Et aujourd’hui, tout en recrutant toujours principalement en milieu pachtoune, ils sont même capables de trouver des soutiens dans d’autres groupes ethniques afghans, en s’appuyant sur la désaffection de certains Ouzbeks, Tadjiks et Turkmènes face au gouvernement de Kaboul.

De ce fait, en plus d’être un danger militaire et terroriste, les talibans apparaissent de plus en plus comme une sérieuse alternative politique au pouvoir légal.

Une « entente cordiale » contre la fatalité

Pourtant, la rébellion n’est pas aussi forte et unie qu’on pourrait le penser : des divisions sont clairement apparues une fois que la mort du mollah Omar, en fait dès le 23 avril 2013, a été confirmée (été 2015), voire même plus tôt. Les talibans doivent également tenir compte de la compétition de Daech. D’ailleurs, certains rebelles, idéologiquement plus durs, ne veulent pas forcément combattre l’État islamique.

Plus largement, ce qu’on appelle « Taliban » est souvent moins une rébellion monolithique qu’une multitude de rébellions locales en réaction à la mauvaise gouvernance de Kaboul, ou aux choix militaires américains. Les talibans ne sont forts qu’à cause des faiblesses et des erreurs de Kaboul et de Washington.

L’incapacité de ces capitales à trouver le moyen de forger une « entente cordiale » régionale prenant en compte les intérêts des principaux acteurs de la zone est une difficulté supplémentaire pour stabiliser l’Afghanistan.

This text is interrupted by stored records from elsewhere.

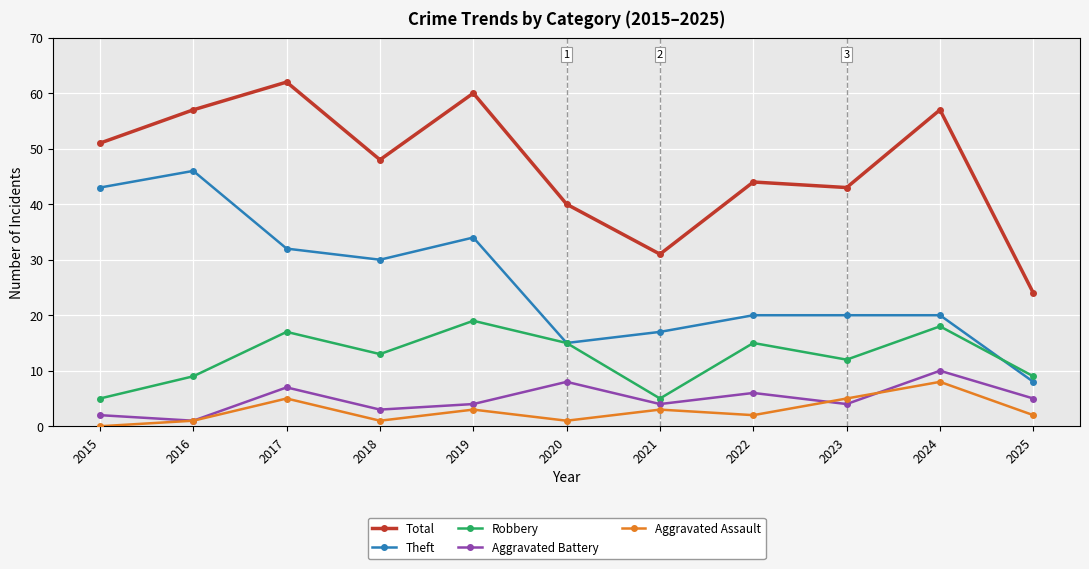

At which category is the sum across all series the highest?

2017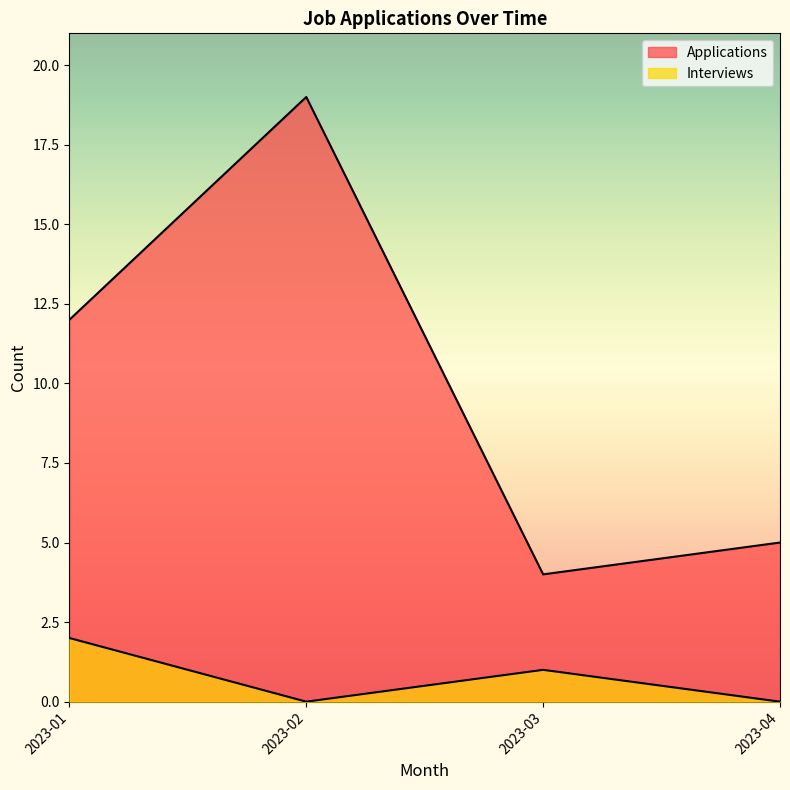

How many lines are shown in the chart?

2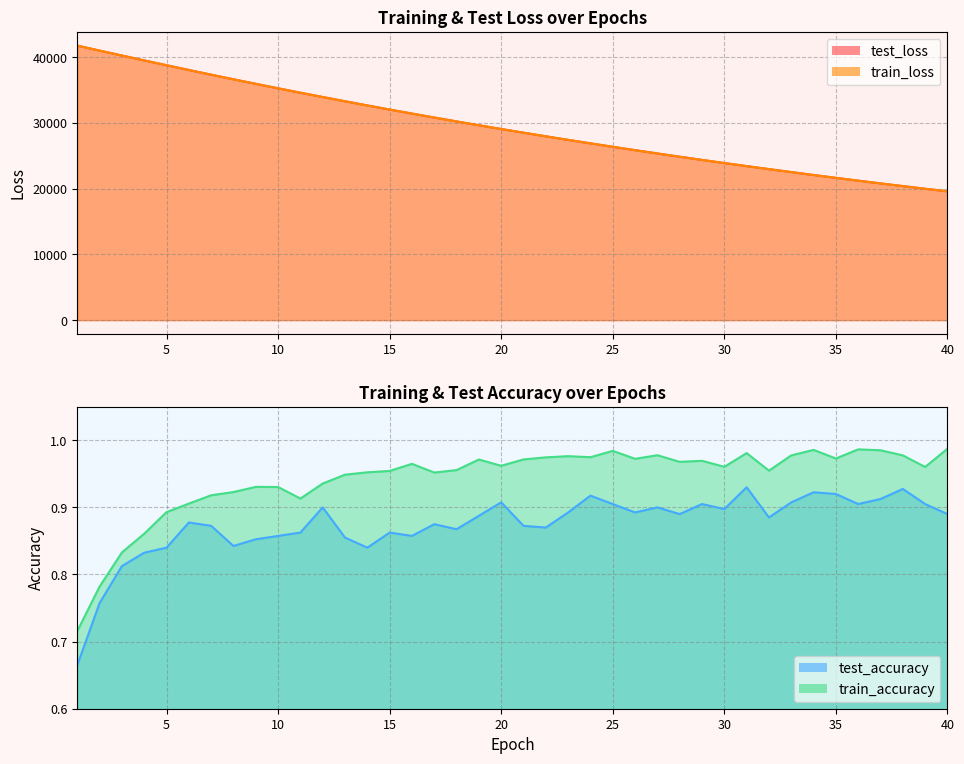

Reading left to right, extract all data points from this chart.

test_loss: 1=41741.5	2=40987.0	3=40236.7	4=39493.6	5=38761.2	6=38038.5	7=37325.1	8=36624.1	9=35933.3	10=35254.6	11=34586.9	12=33929.2	13=33283.8	14=32649.1	15=32024.8	16=31411.1	17=30809.7	18=30218.4	19=29636.2	20=29065.9	21=28505.2	22=27954.8	23=27413.7	24=26883.1	25=26361.2	26=25849.3	27=25346.2	28=24852.6	29=24367.8	30=23891.9	31=23424.4	32=22965.8	33=22515.0	34=22072.9	35=21638.9	36=21212.6	37=20794.7	38=20383.6	39=19981.1	40=19585.7
train_loss: 1=41742.6	2=40986.9	3=40233.9	4=39492.8	5=38759.3	6=38036.4	7=37324.1	8=36622.2	9=35931.4	10=35252.0	11=34584.3	12=33927.1	13=33281.0	14=32646.2	15=32022.5	16=31409.3	17=30807.4	18=30216.0	19=29634.9	20=29064.3	21=28503.6	22=27952.9	23=27412.1	24=26881.1	25=26359.5	26=25847.5	27=25344.6	28=24851.0	29=24366.2	30=23890.4	31=23422.9	32=22964.4	33=22514.0	34=22071.8	35=21637.9	36=21211.7	37=20793.5	38=20383.0	39=19980.2	40=19584.5
test_accuracy: 1=0.7	2=0.8	3=0.8	4=0.8	5=0.8	6=0.9	7=0.9	8=0.8	9=0.9	10=0.9	11=0.9	12=0.9	13=0.9	14=0.8	15=0.9	16=0.9	17=0.9	18=0.9	19=0.9	20=0.9	21=0.9	22=0.9	23=0.9	24=0.9	25=0.9	26=0.9	27=0.9	28=0.9	29=0.9	30=0.9	31=0.9	32=0.9	33=0.9	34=0.9	35=0.9	36=0.9	37=0.9	38=0.9	39=0.9	40=0.9
train_accuracy: 1=0.7	2=0.8	3=0.8	4=0.9	5=0.9	6=0.9	7=0.9	8=0.9	9=0.9	10=0.9	11=0.9	12=0.9	13=0.9	14=1.0	15=1.0	16=1.0	17=1.0	18=1.0	19=1.0	20=1.0	21=1.0	22=1.0	23=1.0	24=1.0	25=1.0	26=1.0	27=1.0	28=1.0	29=1.0	30=1.0	31=1.0	32=1.0	33=1.0	34=1.0	35=1.0	36=1.0	37=1.0	38=1.0	39=1.0	40=1.0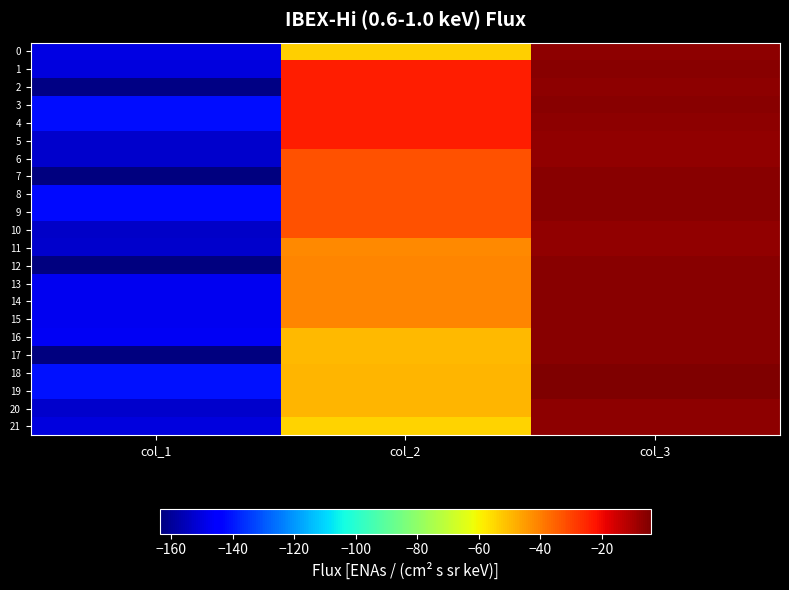

Reading left to right, list all the values displayed in this chart.

0: col_1=-149.7	col_2=-53.5	col_3=-6.5
1: col_1=-150.1	col_2=-23.8	col_3=-5.9
2: col_1=-162.6	col_2=-23.8	col_3=-6.0
3: col_1=-141.8	col_2=-23.6	col_3=-5.9
4: col_1=-141.8	col_2=-23.6	col_3=-5.9
5: col_1=-152.6	col_2=-23.6	col_3=-6.9
6: col_1=-153.0	col_2=-32.7	col_3=-6.9
7: col_1=-163.8	col_2=-32.6	col_3=-5.9
8: col_1=-142.1	col_2=-32.4	col_3=-5.8
9: col_1=-142.1	col_2=-32.4	col_3=-5.8
10: col_1=-153.4	col_2=-32.5	col_3=-6.7
11: col_1=-153.1	col_2=-41.6	col_3=-6.8
12: col_1=-163.2	col_2=-41.4	col_3=-5.8
13: col_1=-147.8	col_2=-41.1	col_3=-5.5
14: col_1=-147.8	col_2=-41.1	col_3=-5.5
15: col_1=-147.8	col_2=-41.1	col_3=-5.5
16: col_1=-147.0	col_2=-49.9	col_3=-5.7
17: col_1=-163.3	col_2=-49.7	col_3=-5.6
18: col_1=-141.2	col_2=-49.3	col_3=-4.1
19: col_1=-141.2	col_2=-49.3	col_3=-4.1
20: col_1=-153.0	col_2=-49.3	col_3=-6.0
21: col_1=-150.3	col_2=-54.6	col_3=-6.0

La victoire de la rébellion contre le pouvoir légal afghan n’est donc pas une fatalité. Et l’Histoire longue de l’Afghanistan nous rappelle que l’idée du pays comme étant forcément le « cimetière des Empires » est une approche simpliste du passé plus qu’une réalité.

La paix dans ce pays martyr demande une logique non seulement militaire, mais, plus que jamais, diplomatique, prenant en compte les réalités humaines et géopolitiques de la région.